Best Bets March 2013

Your best bets of what to see and do in Charlotte this month
William Thoren

George Clinton

George Clinton’s concerts carry the same fun, carefree funkadelic spirit as the music he’s produced for more than four decades. The outrageous costumes and the diverse crowd that’s ready to get down make his stage shows feel like the raucous party you always wished you’d be invited to. Clinton and  Parliament Funkadelic will tear the roof off with some of their hits and add some funk to other classics. March 1 at Neighborhood Theatre.



Peter Pan

Peter Pan will be one of the biggest productions ever for N.C. Dance Theatre. The company performed a version in 2004 but has revamped the high-flying showcase. The theater raised money to build new sets and costumes to fulfill the elaborate and stylistic vision of artistic director Jean-Pierre Bonnefoux. This performance will likely rival the company’s production of Cinderella, which is considered one of its best ever.
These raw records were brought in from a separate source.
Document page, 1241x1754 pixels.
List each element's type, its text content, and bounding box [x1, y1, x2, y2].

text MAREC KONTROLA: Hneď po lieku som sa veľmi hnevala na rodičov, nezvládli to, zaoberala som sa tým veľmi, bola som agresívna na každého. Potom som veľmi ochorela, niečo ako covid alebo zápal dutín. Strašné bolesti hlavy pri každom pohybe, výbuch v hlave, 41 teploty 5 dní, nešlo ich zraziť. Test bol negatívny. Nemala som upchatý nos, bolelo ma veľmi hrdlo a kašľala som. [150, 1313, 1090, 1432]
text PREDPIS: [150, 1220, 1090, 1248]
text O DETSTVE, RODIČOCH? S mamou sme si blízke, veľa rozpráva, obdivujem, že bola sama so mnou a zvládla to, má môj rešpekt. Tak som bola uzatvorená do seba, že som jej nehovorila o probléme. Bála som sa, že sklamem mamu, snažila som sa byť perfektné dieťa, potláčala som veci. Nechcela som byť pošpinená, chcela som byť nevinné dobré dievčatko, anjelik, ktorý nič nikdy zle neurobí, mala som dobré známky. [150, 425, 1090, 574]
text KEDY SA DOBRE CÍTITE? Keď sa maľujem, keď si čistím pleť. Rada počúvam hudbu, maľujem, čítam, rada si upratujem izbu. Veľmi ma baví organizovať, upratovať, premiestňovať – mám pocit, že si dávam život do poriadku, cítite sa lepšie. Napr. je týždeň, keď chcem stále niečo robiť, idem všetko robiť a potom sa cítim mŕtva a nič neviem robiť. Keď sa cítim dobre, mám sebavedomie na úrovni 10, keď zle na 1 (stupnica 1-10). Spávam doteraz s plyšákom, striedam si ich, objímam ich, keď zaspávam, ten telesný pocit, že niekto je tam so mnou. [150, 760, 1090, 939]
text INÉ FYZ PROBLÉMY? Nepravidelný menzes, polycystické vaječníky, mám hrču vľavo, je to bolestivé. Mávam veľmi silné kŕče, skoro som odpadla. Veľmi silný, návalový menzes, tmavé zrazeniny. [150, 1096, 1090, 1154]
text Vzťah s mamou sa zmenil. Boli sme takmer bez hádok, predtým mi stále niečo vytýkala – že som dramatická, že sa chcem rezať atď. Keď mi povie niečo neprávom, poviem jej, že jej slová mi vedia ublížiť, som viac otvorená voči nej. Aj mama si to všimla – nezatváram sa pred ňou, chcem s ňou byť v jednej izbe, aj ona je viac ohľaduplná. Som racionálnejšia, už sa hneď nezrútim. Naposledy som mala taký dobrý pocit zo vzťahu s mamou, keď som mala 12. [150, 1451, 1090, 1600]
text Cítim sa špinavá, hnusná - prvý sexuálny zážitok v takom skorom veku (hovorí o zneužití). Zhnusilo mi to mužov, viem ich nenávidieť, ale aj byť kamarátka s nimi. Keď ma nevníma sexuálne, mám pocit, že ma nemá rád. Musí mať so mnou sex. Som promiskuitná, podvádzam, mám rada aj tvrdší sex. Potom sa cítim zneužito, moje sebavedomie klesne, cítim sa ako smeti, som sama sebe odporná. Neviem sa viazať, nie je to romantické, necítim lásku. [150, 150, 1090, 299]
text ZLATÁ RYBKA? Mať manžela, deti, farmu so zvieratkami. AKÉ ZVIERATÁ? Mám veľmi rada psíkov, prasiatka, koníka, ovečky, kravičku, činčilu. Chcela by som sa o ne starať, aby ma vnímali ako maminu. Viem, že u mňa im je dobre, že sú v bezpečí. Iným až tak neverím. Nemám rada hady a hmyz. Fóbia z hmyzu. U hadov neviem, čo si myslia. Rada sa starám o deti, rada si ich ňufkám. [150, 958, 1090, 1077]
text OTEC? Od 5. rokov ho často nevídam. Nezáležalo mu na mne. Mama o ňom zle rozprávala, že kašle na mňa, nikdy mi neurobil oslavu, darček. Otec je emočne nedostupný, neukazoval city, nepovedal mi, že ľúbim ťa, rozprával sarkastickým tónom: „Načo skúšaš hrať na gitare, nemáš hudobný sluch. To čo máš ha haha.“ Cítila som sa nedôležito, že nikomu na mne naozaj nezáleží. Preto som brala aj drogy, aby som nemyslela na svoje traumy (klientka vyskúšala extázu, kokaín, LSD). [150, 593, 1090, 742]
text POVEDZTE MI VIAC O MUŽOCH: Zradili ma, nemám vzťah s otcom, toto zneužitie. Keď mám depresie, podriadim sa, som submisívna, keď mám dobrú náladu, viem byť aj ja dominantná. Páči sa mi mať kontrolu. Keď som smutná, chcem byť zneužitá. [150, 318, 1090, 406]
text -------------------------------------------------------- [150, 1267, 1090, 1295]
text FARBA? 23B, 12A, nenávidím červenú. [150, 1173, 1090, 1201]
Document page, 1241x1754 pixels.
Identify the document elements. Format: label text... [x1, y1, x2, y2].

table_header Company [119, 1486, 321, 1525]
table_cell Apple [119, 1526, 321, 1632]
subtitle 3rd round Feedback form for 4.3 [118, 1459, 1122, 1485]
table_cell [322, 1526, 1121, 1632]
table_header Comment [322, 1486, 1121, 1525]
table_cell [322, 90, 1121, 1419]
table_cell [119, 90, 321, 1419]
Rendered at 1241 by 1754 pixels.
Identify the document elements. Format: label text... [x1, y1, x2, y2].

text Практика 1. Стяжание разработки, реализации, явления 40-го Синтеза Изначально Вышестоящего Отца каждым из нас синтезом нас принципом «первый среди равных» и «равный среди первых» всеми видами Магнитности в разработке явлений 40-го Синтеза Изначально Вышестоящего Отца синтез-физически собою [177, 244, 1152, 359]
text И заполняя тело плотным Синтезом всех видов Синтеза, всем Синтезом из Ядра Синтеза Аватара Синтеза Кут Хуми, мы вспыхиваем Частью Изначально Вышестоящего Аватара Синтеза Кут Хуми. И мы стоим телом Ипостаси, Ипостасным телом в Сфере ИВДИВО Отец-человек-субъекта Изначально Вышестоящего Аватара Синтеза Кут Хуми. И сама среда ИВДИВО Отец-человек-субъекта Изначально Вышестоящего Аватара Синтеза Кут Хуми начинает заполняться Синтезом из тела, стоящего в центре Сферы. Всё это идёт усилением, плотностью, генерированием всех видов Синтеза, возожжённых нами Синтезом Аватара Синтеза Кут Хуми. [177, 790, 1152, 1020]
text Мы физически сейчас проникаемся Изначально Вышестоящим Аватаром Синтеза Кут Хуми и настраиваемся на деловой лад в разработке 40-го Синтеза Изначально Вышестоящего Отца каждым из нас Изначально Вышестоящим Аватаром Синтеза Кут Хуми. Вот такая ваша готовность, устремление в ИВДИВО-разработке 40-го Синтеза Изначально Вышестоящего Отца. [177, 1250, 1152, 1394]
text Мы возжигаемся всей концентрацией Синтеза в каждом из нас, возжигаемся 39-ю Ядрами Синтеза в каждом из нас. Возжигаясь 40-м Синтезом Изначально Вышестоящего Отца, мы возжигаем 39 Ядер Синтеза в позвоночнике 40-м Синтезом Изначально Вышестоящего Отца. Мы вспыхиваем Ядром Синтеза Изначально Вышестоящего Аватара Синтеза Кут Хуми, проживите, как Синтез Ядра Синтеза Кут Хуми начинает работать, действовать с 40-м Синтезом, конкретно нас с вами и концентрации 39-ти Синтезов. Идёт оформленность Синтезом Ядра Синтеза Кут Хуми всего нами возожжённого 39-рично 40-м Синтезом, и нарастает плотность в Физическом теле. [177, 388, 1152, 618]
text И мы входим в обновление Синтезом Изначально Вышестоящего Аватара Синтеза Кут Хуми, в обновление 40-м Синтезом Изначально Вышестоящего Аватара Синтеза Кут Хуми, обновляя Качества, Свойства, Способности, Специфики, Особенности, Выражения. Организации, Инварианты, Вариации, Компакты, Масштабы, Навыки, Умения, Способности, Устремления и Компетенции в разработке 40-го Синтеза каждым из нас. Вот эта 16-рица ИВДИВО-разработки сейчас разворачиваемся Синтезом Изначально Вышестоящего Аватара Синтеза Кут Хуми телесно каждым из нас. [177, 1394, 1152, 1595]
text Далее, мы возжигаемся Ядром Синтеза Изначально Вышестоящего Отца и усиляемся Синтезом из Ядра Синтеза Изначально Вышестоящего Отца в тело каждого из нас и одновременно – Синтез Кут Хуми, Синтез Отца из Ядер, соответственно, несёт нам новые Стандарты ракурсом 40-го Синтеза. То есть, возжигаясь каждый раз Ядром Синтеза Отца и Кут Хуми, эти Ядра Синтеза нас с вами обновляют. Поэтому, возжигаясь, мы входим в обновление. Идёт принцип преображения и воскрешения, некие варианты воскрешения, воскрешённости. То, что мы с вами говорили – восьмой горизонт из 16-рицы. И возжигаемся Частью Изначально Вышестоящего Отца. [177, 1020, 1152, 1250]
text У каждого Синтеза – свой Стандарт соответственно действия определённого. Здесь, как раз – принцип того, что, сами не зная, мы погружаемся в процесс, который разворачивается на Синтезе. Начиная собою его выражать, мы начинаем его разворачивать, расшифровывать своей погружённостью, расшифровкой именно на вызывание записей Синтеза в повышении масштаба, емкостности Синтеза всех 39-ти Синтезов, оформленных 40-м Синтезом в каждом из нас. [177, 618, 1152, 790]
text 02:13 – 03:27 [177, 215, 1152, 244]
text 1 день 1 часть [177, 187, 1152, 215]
March 7-17 at Knight Theater.








Creole Choir of Cuba

Descendants of displaced Haitian slaves, the 10-person Creole Choir of Cuba sings the songs of their forefathers. It’s a singing style that has hints of the genres that followed it, such as doo-wop and R&B. The multilayered harmonies and syncopated rhythms capture a bygone era and are rapturous when performed live. And the choir has created a concert full of spectacle to match the depth of its storytelling songs. March 8 at McGlohon Theater.






Natalie Merchant

Natalie Merchant’s voice is the perfect complement to an orchestra. She’s teamed up with symphonies across the country as part of her latest tour, in which she sings some of her hits as well as music from her latest album, Leave Your Sleep. The orchestra creates a deeper context for her husky voice that can’t be re-created in a recording studio. March 23 at Belk Theater.










Who’s Afraid of Virginia Woolf?

It takes guts for a community theater company to perform Who’s Afraid of Virginia Woolf?—a show that demands talent and passion from its actors. The dark, compelling, and emotionally wrought Edward Albee production about the disintegration of a marriage has captivated audiences for 50 years, and it’s considered one of the greatest Broadway plays of its generation. But Theatre Charlotte has proven it can take on this revival and create a stage show that still feels authentic and unique. March 22-April 7 at Theatre Charlotte.